2016-01-22 Thread Andy Lutomirski
On Fri, Jan 22, 2016 at 2:48 AM, Jann Horn  wrote:
> On Fri, Jan 22, 2016 at 03:30:00PM +0900, Daniel Sangorrin wrote:
>> This patch allows applications to restrict the order in which
>> its system calls may be requested. In order to do that, we
>> provide seccomp-BPF scripts with information about the
>> previous system call requested.
>>
>> An example use case consists of detecting (and stopping) return
>> oriented attacks that disturb the normal execution flow of
>> a user program.
>
>
> The intent here is to mitigate attacks in which an attacker has
> e.g. a function pointer overwrite without a high degree of stack
> control or the ability to perform a stack pivot, correct? So that
> e.g. a one-gadget system() call won't succeed?
>
> Do you have data on how effective this protection is using just
> the previous system call number?
>
> I think that for example, the "magic ROP gadget" in glibc that
> can be used given just a single pointer overwrite and stdin
> control (https://gist.github.com/zachriggle/ca24daf4e8be953a3f96),
> which (as far as I can tell) is in the middle of the system()
> implementation, could be used as long as a transition to one of
> the following syscalls is allowed:
>
>  - rt_sigaction
>  - rt_sigprocmask
>  - clone
>  - execve
>
> I'm not sure how many interesting syscalls typically transition
> to that, perhaps you can comment on that?

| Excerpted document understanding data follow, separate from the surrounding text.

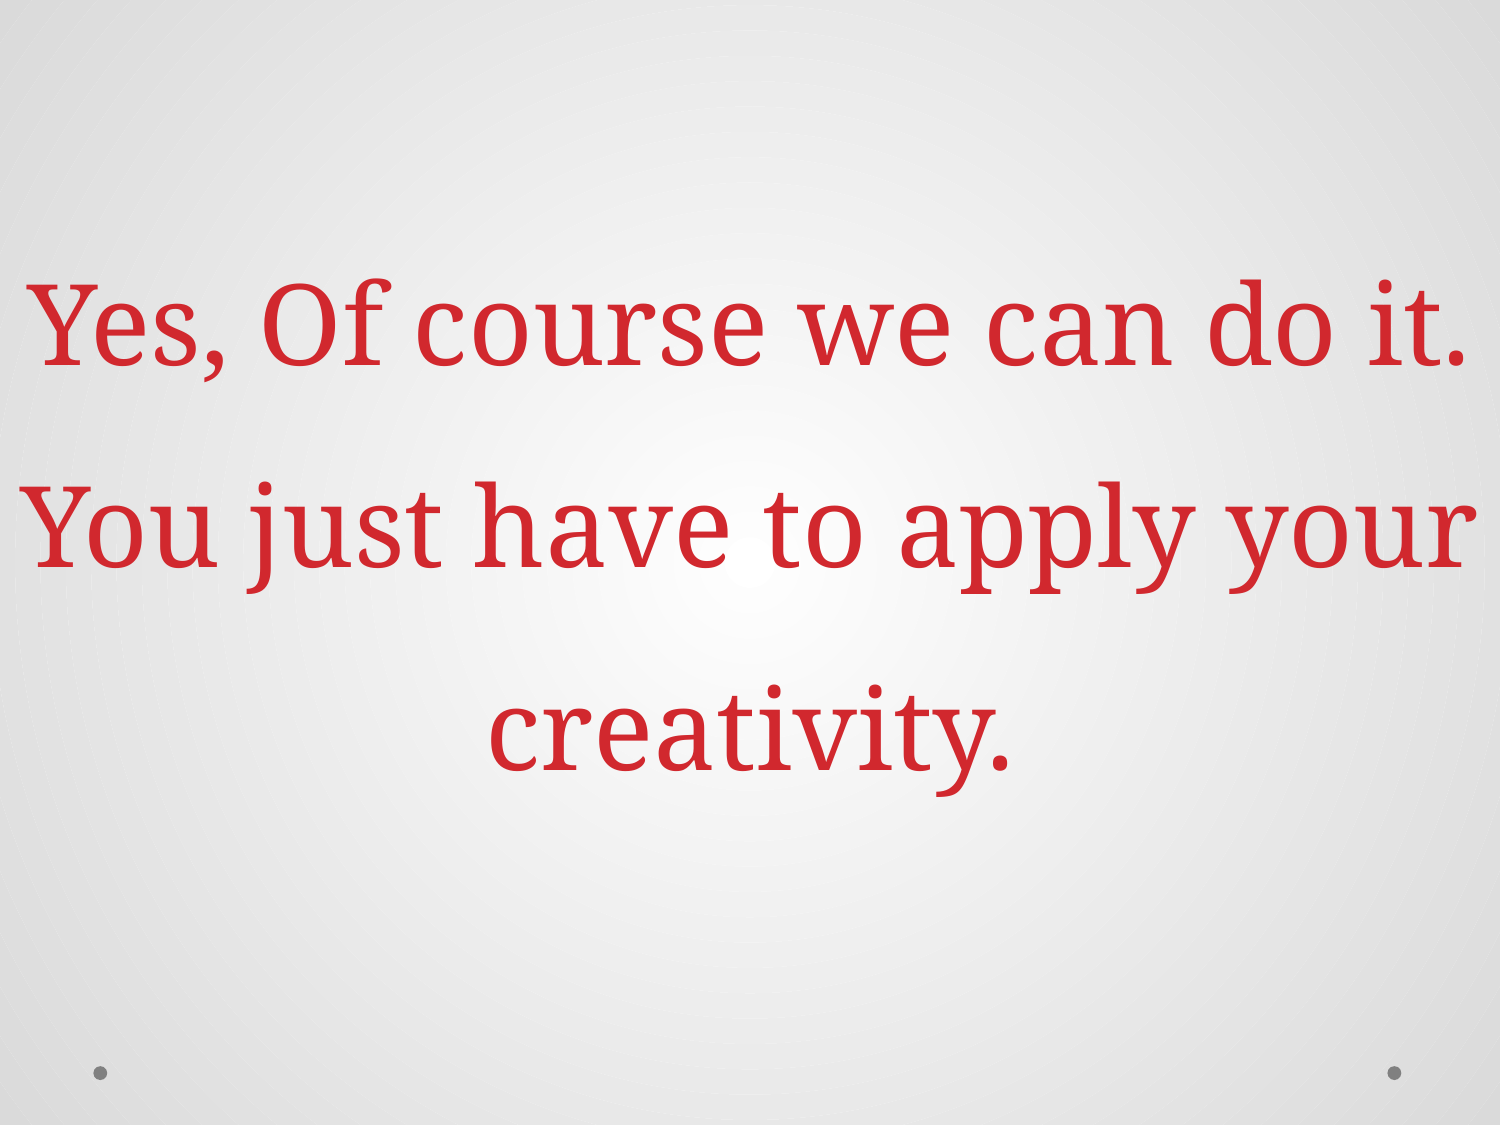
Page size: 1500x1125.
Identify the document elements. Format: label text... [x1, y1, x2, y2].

title Yes, Of course we can do it. You just have to apply your creativity. [0, 237, 1500, 800]
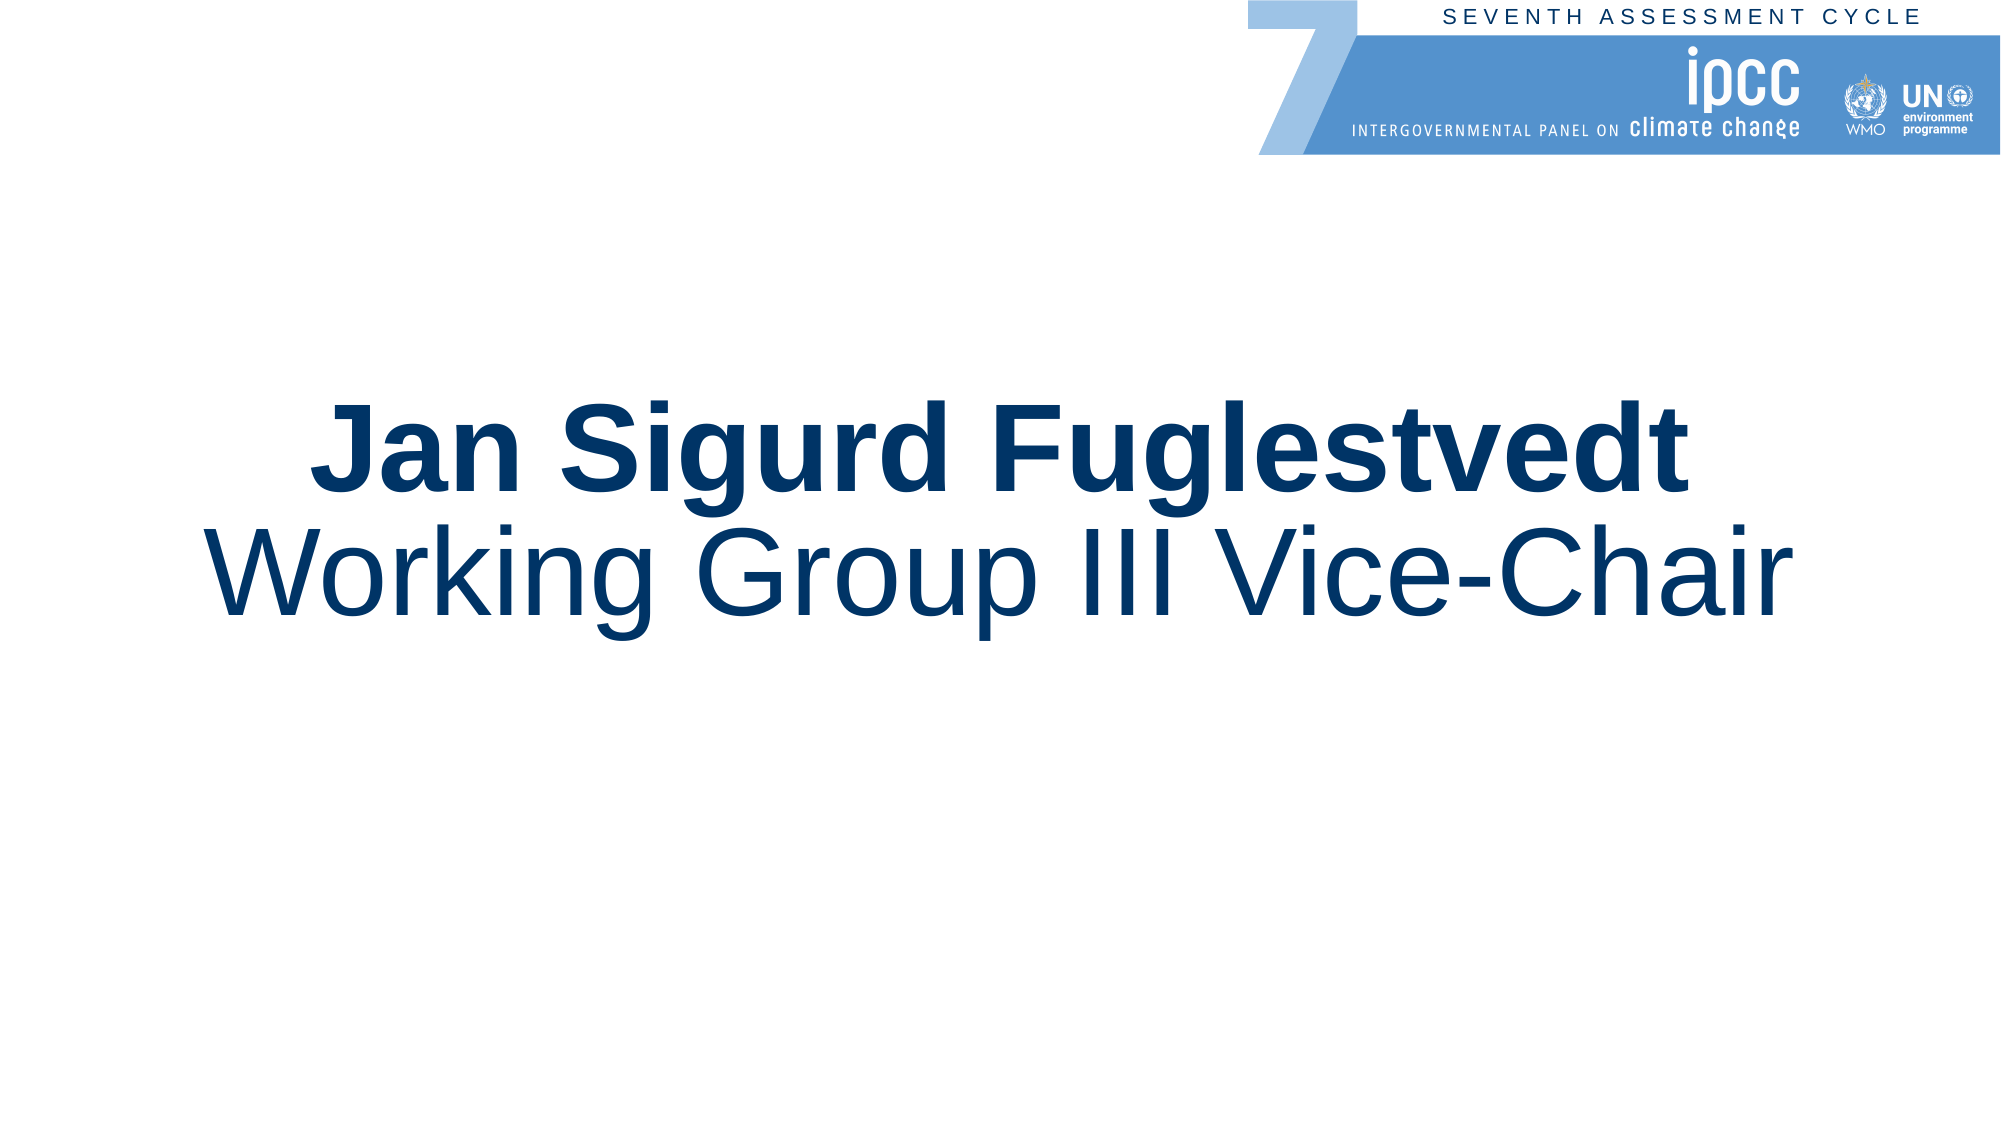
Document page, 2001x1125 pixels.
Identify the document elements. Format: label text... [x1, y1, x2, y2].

text_box Jan Sigurd Fuglestvedt Working Group III Vice-Chair [183, 484, 1817, 641]
picture [1353, 46, 1973, 139]
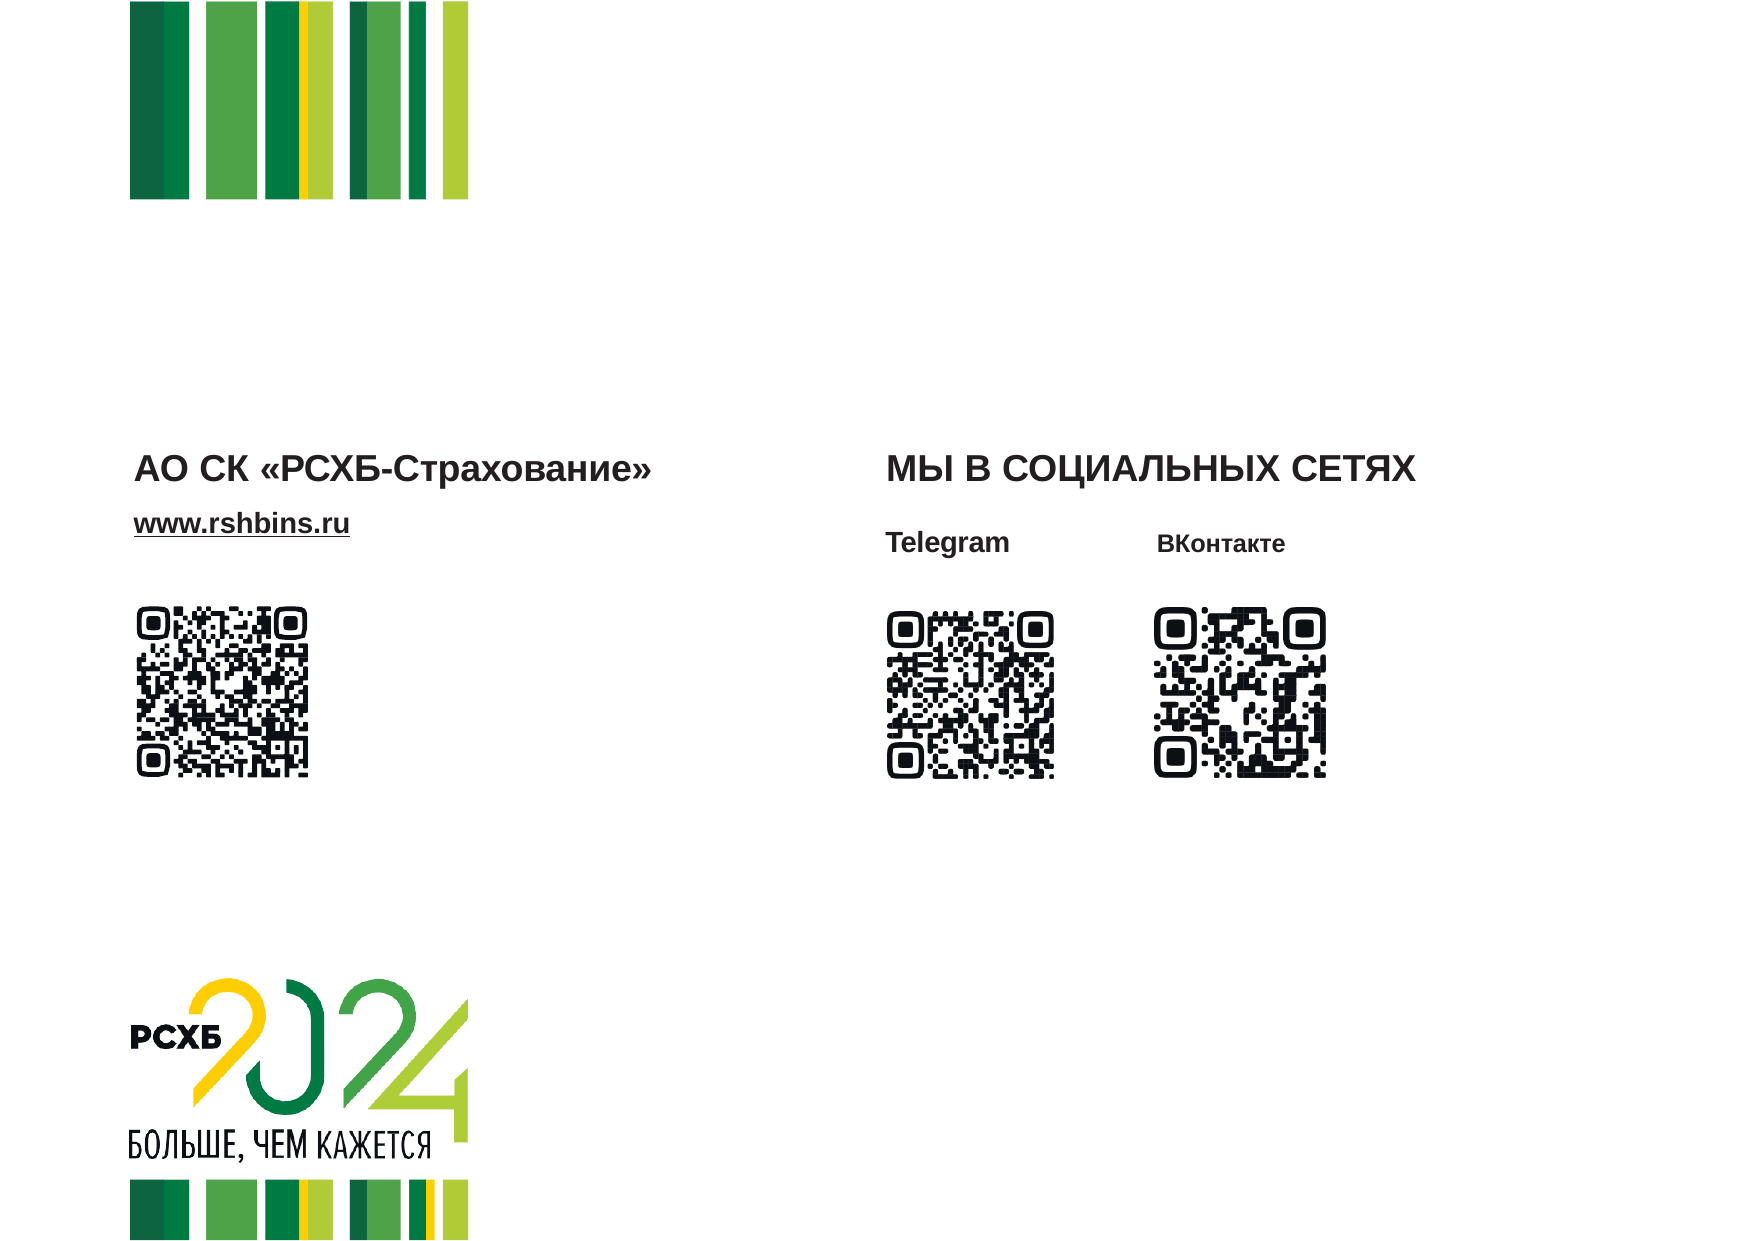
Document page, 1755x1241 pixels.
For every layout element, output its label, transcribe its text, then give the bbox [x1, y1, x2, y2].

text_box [265, 1179, 334, 1241]
picture [1154, 607, 1326, 778]
text_box МЫ В СОЦИАЛЬНЫХ СЕТЯХ Telegram ВКонтакте [883, 415, 1421, 562]
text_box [205, 1179, 258, 1241]
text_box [129, 978, 468, 1164]
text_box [129, 1179, 190, 1241]
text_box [136, 606, 309, 778]
text_box [442, 1179, 469, 1241]
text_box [408, 1, 427, 200]
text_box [349, 1179, 401, 1241]
text_box [442, 1, 469, 200]
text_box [408, 1179, 435, 1241]
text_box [265, 1, 334, 200]
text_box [129, 1, 190, 200]
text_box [205, 1, 258, 200]
text_box АО СК «РСХБ-Страхование» www.rshbins.ru [131, 421, 661, 540]
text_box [349, 1, 402, 200]
picture [887, 610, 1055, 779]
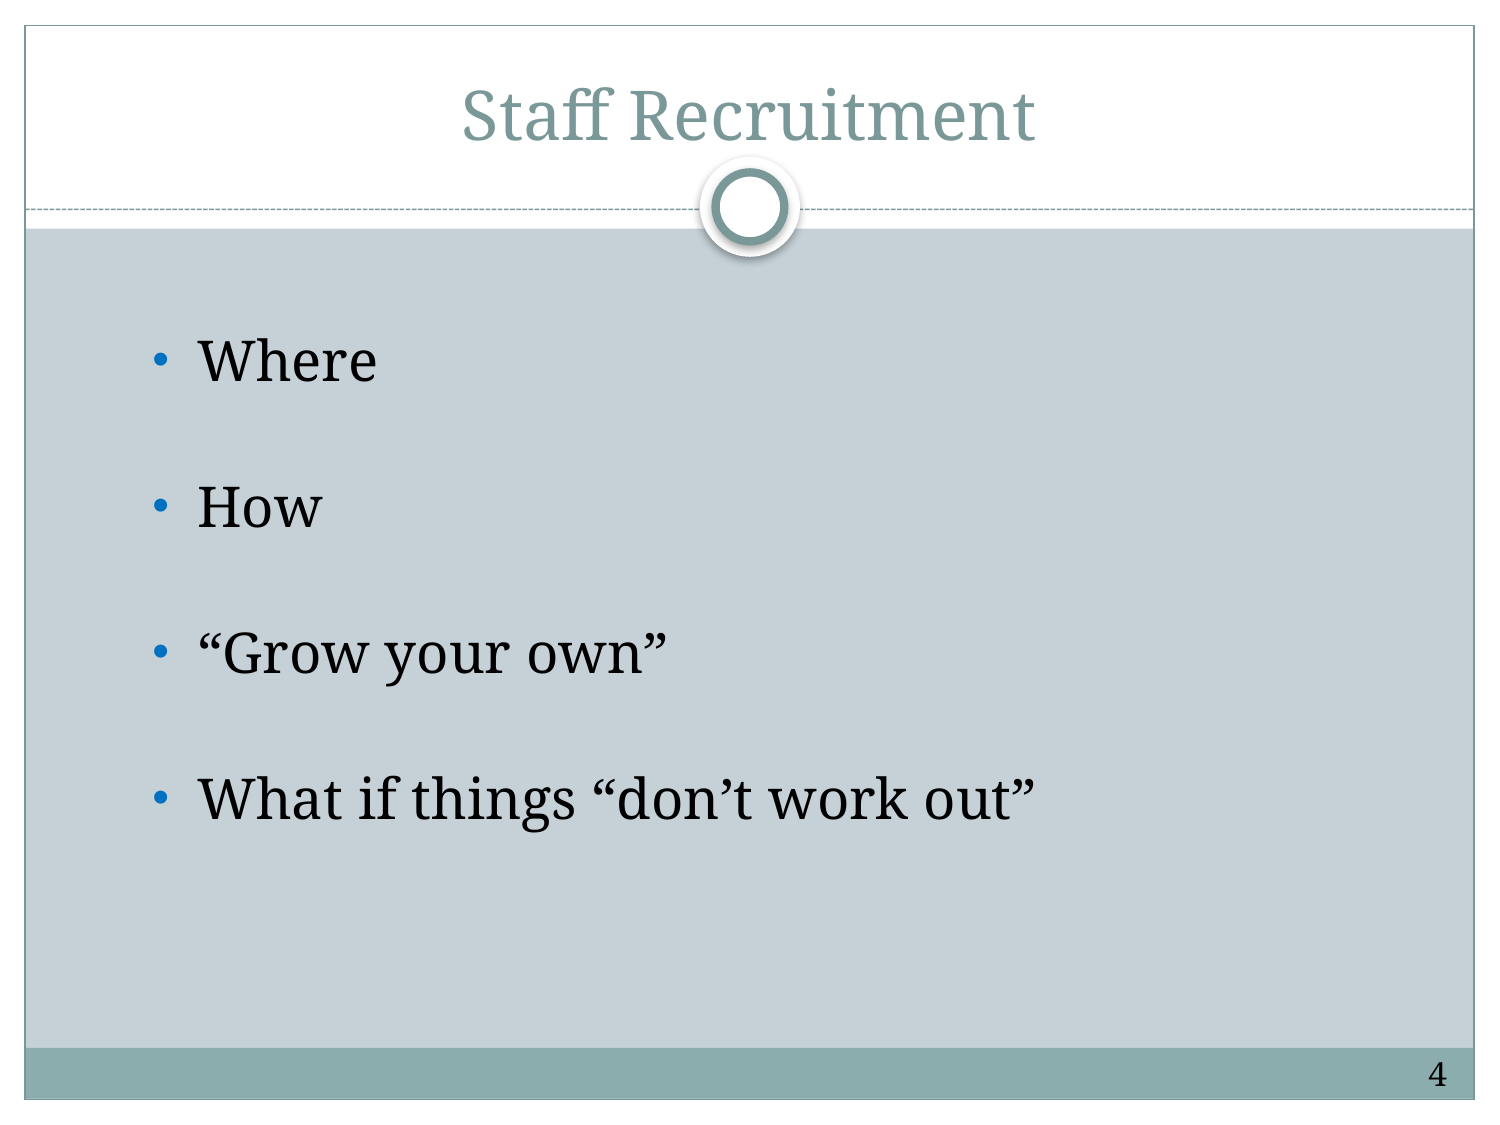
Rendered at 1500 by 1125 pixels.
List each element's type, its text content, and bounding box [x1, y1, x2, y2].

title Staff Recruitment [49, 37, 1450, 163]
list Where How “Grow your own” What if things “don’t work out” [137, 249, 1446, 1001]
slide_number 4 [1400, 1040, 1475, 1113]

rt_sigaction is going to be a problem.  It can legitimately follow
*anything* because of async signals.

In general, I think I don't like this idea.  It seems like a hack that
we'll have to support forever that will allow semi-reliable IDS
signatures to break due to async signals and occasionally detect
intrusions that don't modify themselves slightly to evade detection.